Şimdi bugün toplumda uygulanması açısından çok önemli bir hadise ve nokta şudur: Diyelim ki iki kimse arasında bir aşk-ı mecâzi başladı. Bunun bir defa kesinlikle mübarek bir yanı olduğunu kabul etmek lazım gelir. Ancak hiç unutmamak lazım gelir ki aşk-ı mecâzi şeriat sınırları içerisinde yaşar. İki kimse birbirine aşık olabilir, yadırganacak bir şeyi yoktur ama bu şeriatın nizamının dışında seyrettiği an aşk-ı mecâzi biter. Bu çok önemlidir bunu bütün dinleyicilerimin çok iyi bilmesi lazım gelir. Yani kendi kendini aldatarak nefsi arzularını aşk-ı mecâzi sanıp buna kurulu bir hayat düzeni koymaktan çok kaçınmalılar. Ve eğer az da olsa bir aşk-ı mecâzi herhangi iki mümin ve mümine üzerinde tesis etmişse bunu nadide bir çiçek gibi mağdup etmek ve hiçbir şekilde şeriatı emrettiği gibi tensel âna dökmemek lazım gelir evlenene kadar nasipse ve evlenirler başka. Ama o evlilik hadisesi zuhur edene kadar kesinlikle tensel ana girdikleri anda aşk-ı mecâzi biter.
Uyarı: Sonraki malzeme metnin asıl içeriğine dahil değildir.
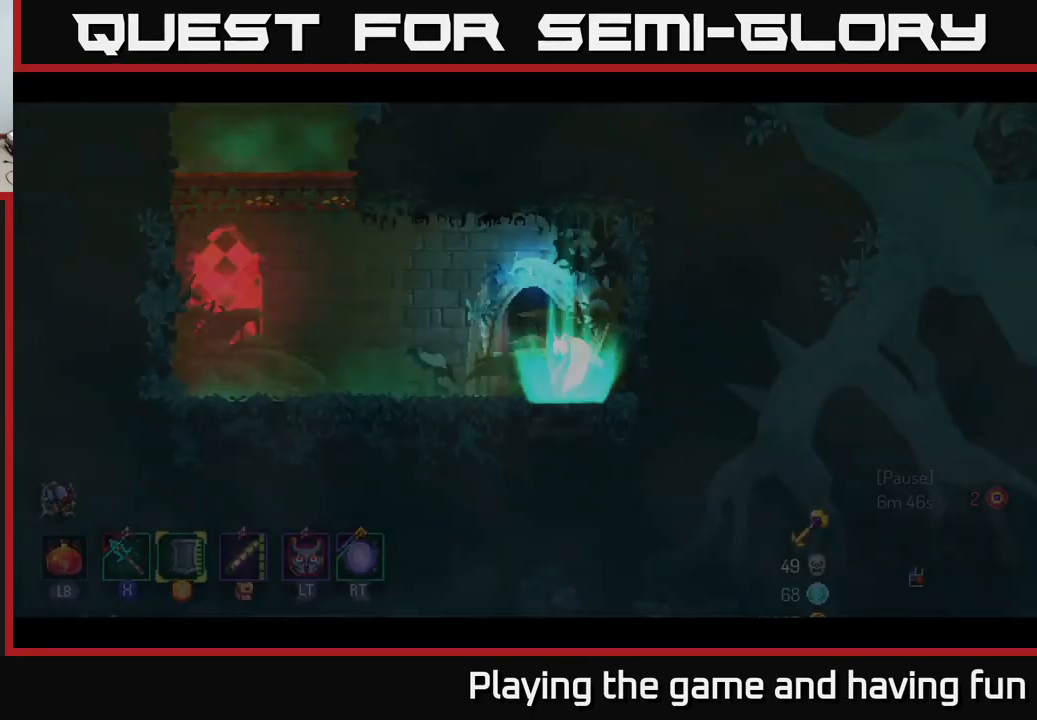
{"buttons": [], "left_stick": "left", "right_stick": "center", "events": [[434, "left_stick", "left"]]}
Aşk-ı mecâzi nefisle birlikte yaşamaz. Çünkü daha önce de söylediğim gibi aşk-ı mecâzinin hoş tarafı bir ilâhi hikmet taşımasıdır. Ama siz bunu tensel tarafa döktünüz mü ilâhi hikmet sönerse geriye onun da hayvani tarafı kalır. Onun için aşk-ı mecâziyi şu veya bu şekilde yakîn olanların buna dikkat etmesi lazım gelir. Yani bizim aramızda elimizde olmayan bir yakınlaşma var diye bunu tensel noktaya döktüğünüz zaman aşk-ı mecâziyi katlederseniz ve ondan sonra da evlilik ilerde zuhur etse dahi bu sefer de dersiniz ki ben seviyorum zannetmişim meğerse seviyormuşum dersiniz. Çünkü aşk-ı mecâziyi siz katlettiniz.
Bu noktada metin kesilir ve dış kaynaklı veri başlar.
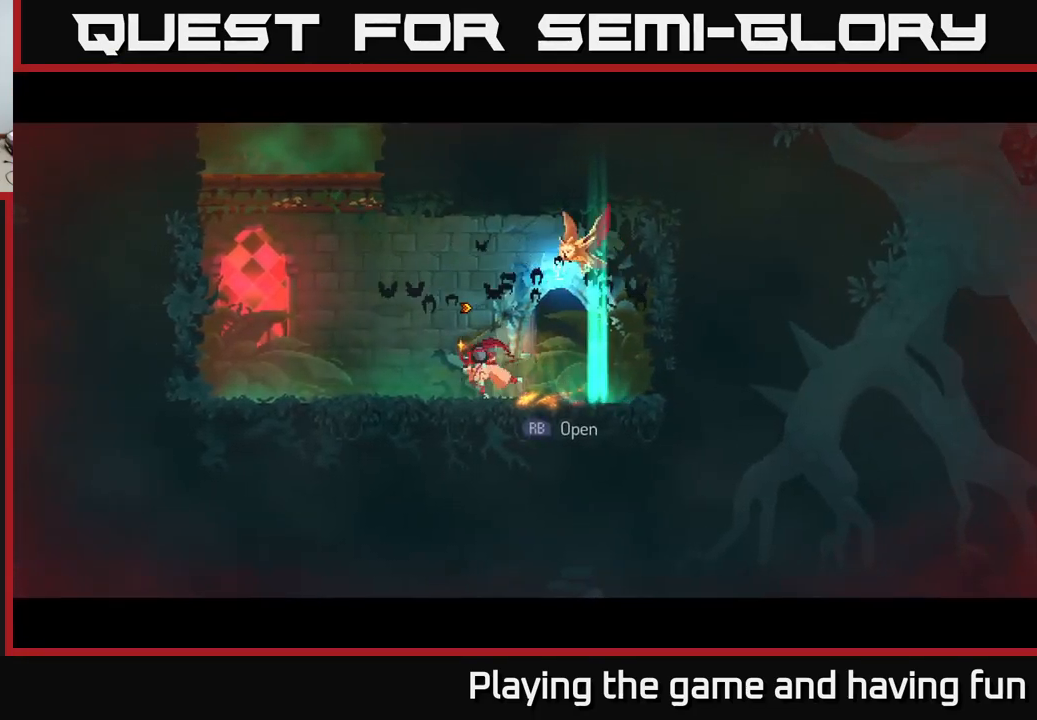
{"buttons": [], "left_stick": "up", "right_stick": "center", "events": [[150, "A", "down"], [284, "A", "up"], [334, "A", "down"], [350, "left_stick", "up-left"], [467, "A", "up"], [467, "left_stick", "up"]]}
Aşk-ı mecâzin yaşayabilmesi için kesinlikle nefsten çıkarılması lazım ama sevmek hoş bir şeydir. Sevgi kutsal bir şeydir. Onu inkar etmek mümkün değil onu tenselleştirseniz mi aşk-ı mecâzi biter nefsani sevgi başlar.
−Sevgili Hocam daha önce bir vaadiniz vardı bildiğiniz gibi ben onu sormak istiyorum müsaadenizle eşler arasındaki sevgiyi bu mecâz ve nefsi sevgileri açısından açıklar mısınız dinleyicilerimize bunu lûtfeder misiniz?
−Evet, tabi. Şimdi iki kimsenin evlenmelerinin meydana gelmesi için birbirlerini beğenmiş olmaları hatta bunu normal bir sevgi dışında aşk-ı mecazi bile olsa olmaları yadırganacak ayıp bir şey değildir. Aşk-ı mecâzi ile severler evlenebilirler, birbirlerini beğenirler evlenebilirler. Hatta hatta birbirlerine karşı arzu da duyarlar evlenebilirler. Bir İslam gencinin unutmaması yitirmemesi lazım gelen bir nokta vardır. Bunun üzerinde çok durmalı. Hiçbir şekilde ister sevgi olsun, ister aşk-ı mecâzi olsun, isterse beğenilme olsun, bunları hiç kimse tensel bir ilgiyle sürdüremez. Bu çünkü fevkalade önemli bir şeydir. Yani bugünkü çağın tabii bir modası diye bu batının uydurduğu ve flört kelimesi altında topladığı çirkin tensel ilgilerin İslamiyet’te hiç bir şekilde yeri yoktur. Onun için bence ister eşler arasındaki sevgiyi tensel ve mecâzi açıdan mütaala ederken, şöyle mütaala etmek lazım.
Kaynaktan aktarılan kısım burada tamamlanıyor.